WORK ORDER → Look through the records and copy each line with the string "space" in it.

[Data items]
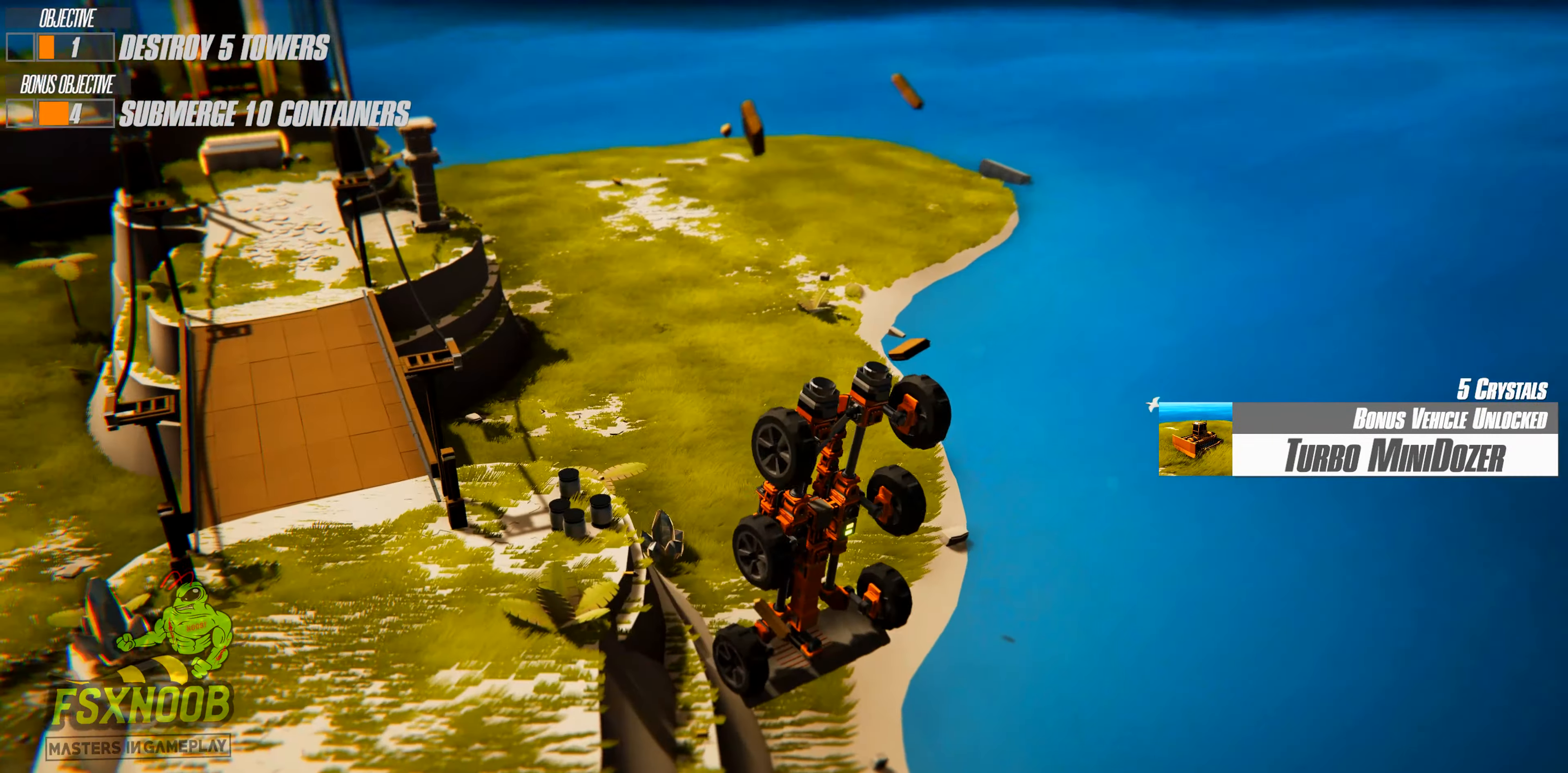
{"keys": ["space", "w"], "events": [[184, "space", "down"]]}
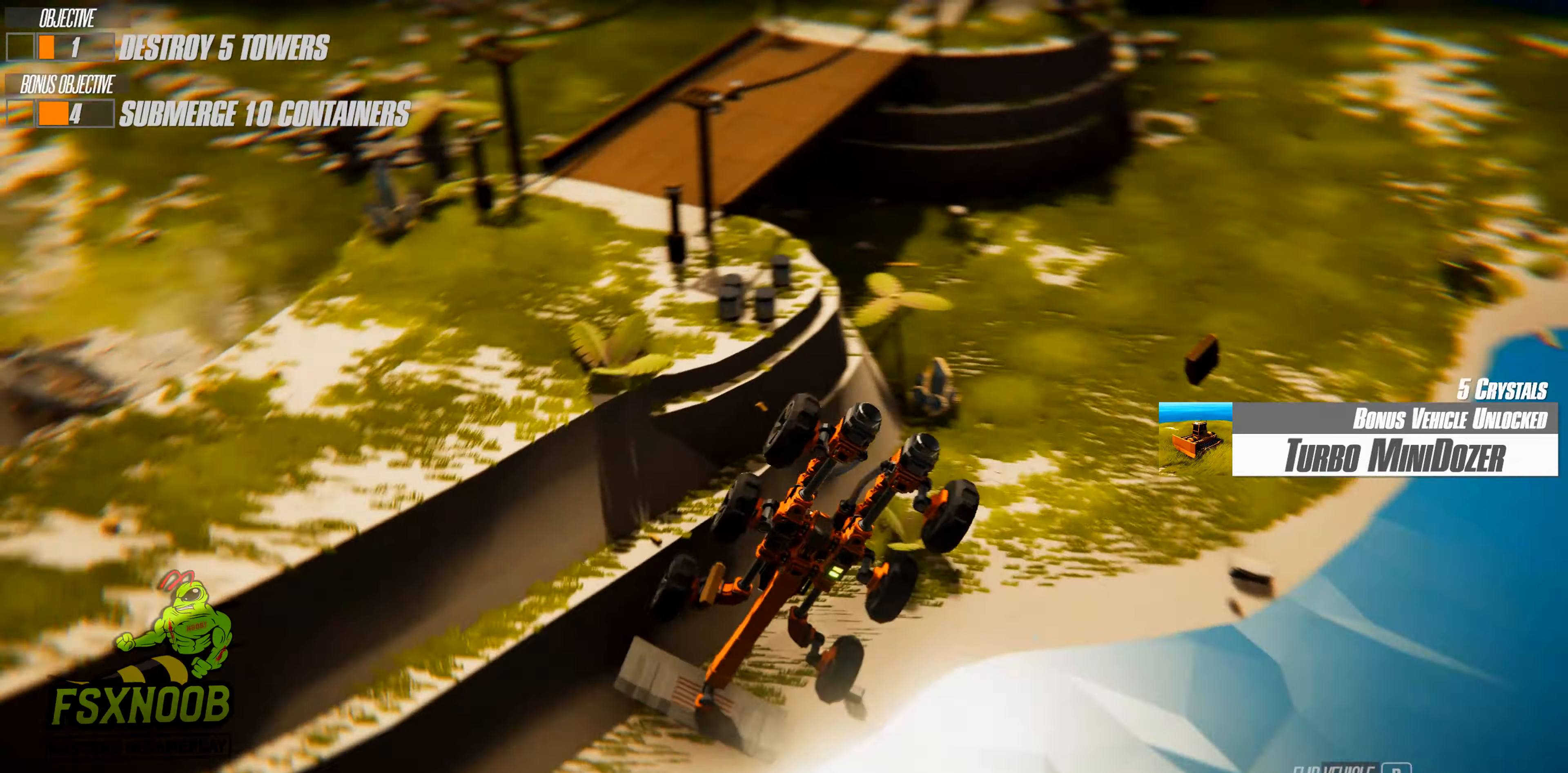
{"keys": ["w"], "events": [[100, "space", "up"], [234, "space", "down"], [501, "space", "up"]]}
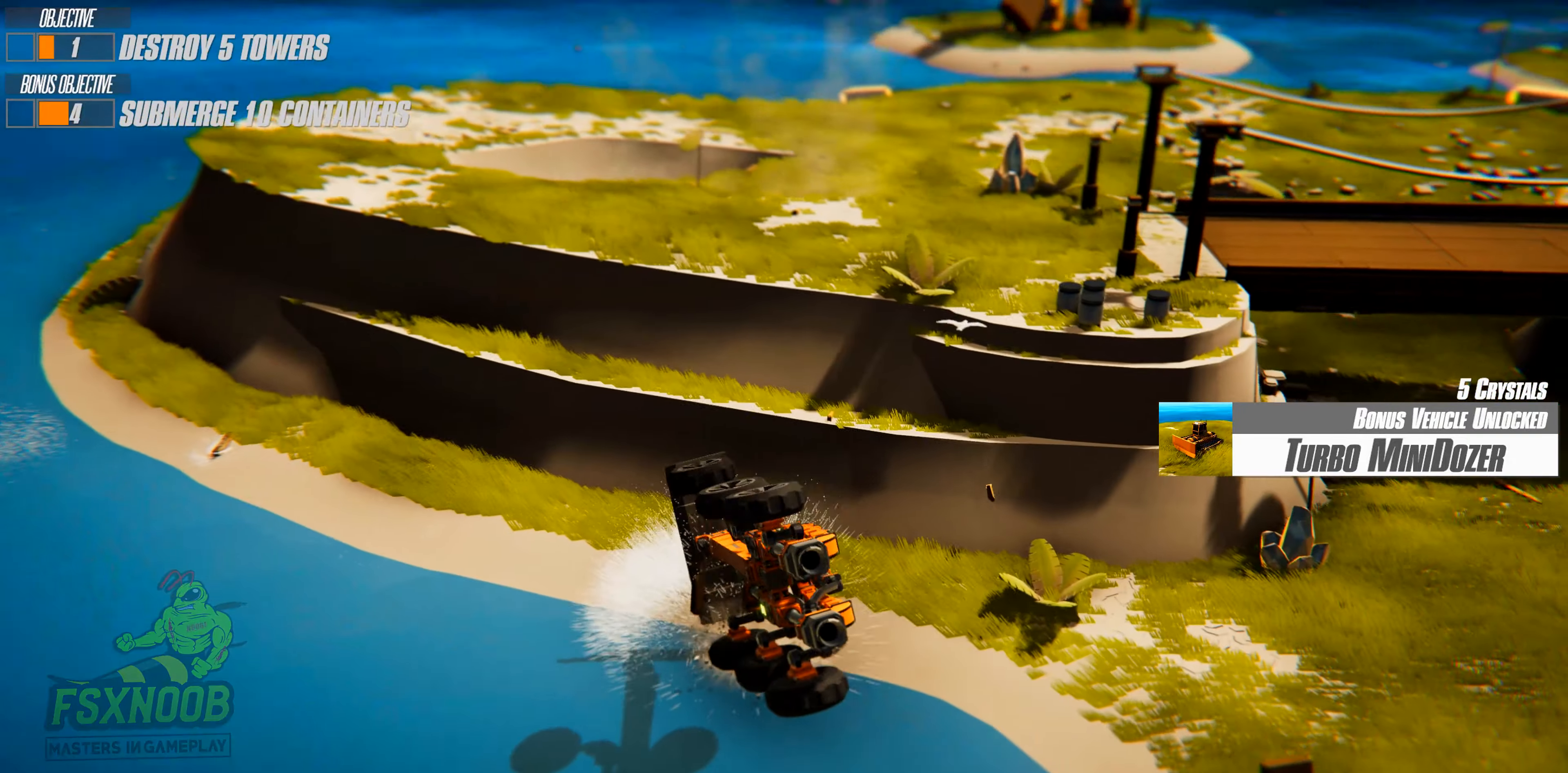
{"keys": ["d", "w"], "events": [[167, "space", "down"], [367, "space", "up"], [500, "d", "down"]]}
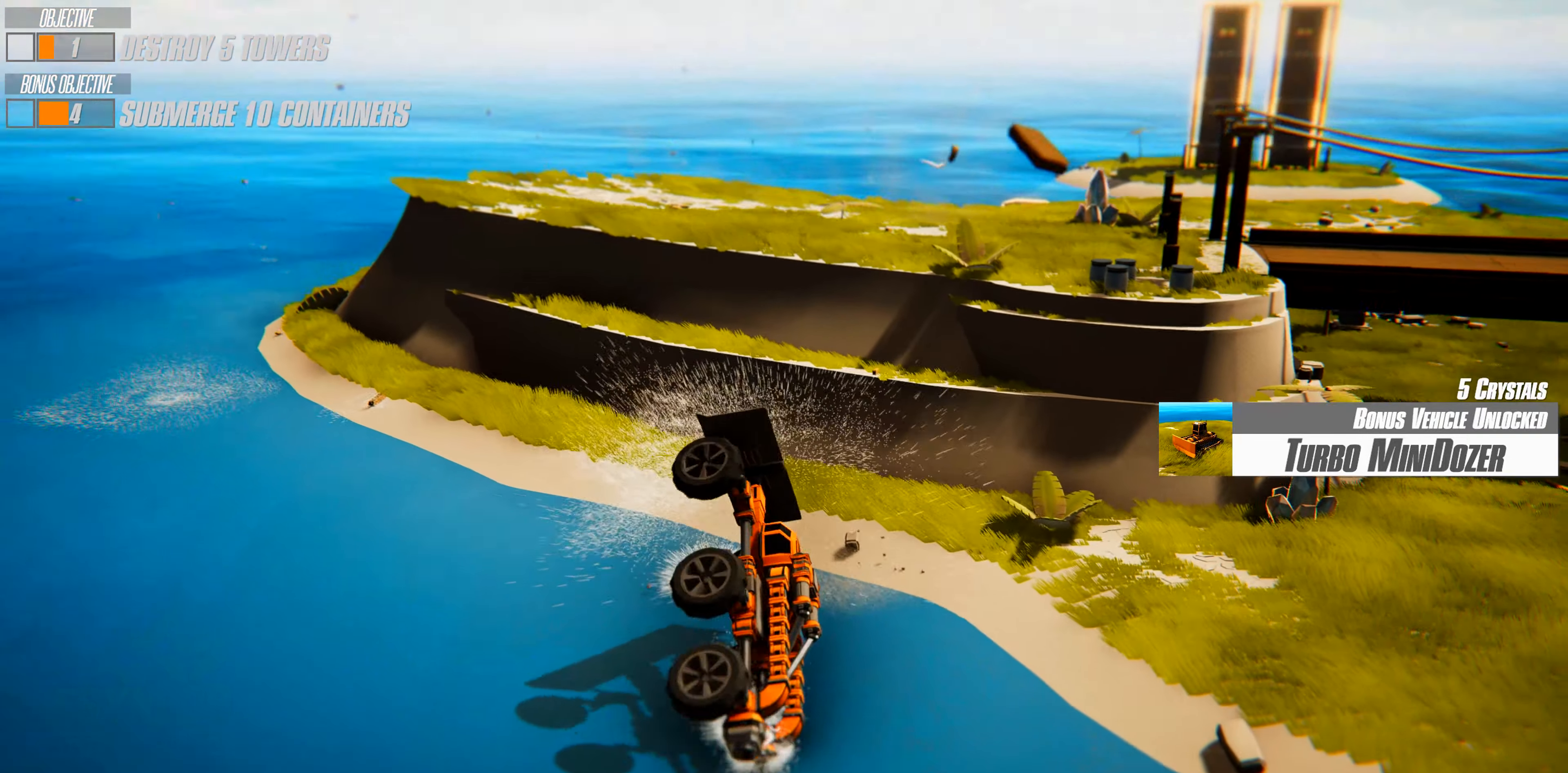
{"keys": ["d", "w"], "events": []}
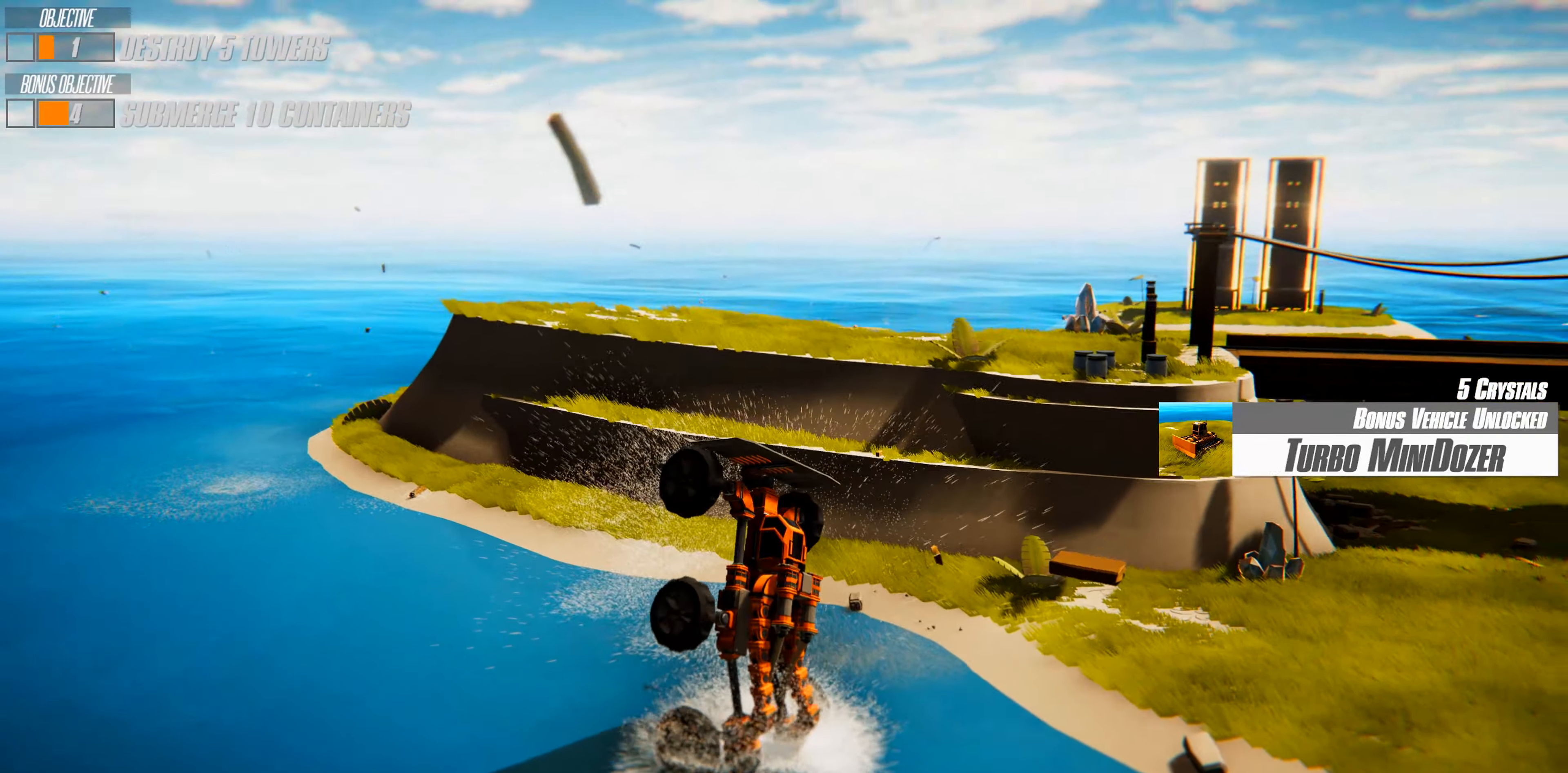
{"keys": ["space", "w"], "events": [[383, "d", "up"], [433, "space", "down"]]}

ANSWER AREA →
{"keys": ["space", "w"], "events": [[184, "space", "down"]]}
{"keys": ["w"], "events": [[100, "space", "up"], [234, "space", "down"], [501, "space", "up"]]}
{"keys": ["d", "w"], "events": [[167, "space", "down"], [367, "space", "up"], [500, "d", "down"]]}
{"keys": ["space", "w"], "events": [[383, "d", "up"], [433, "space", "down"]]}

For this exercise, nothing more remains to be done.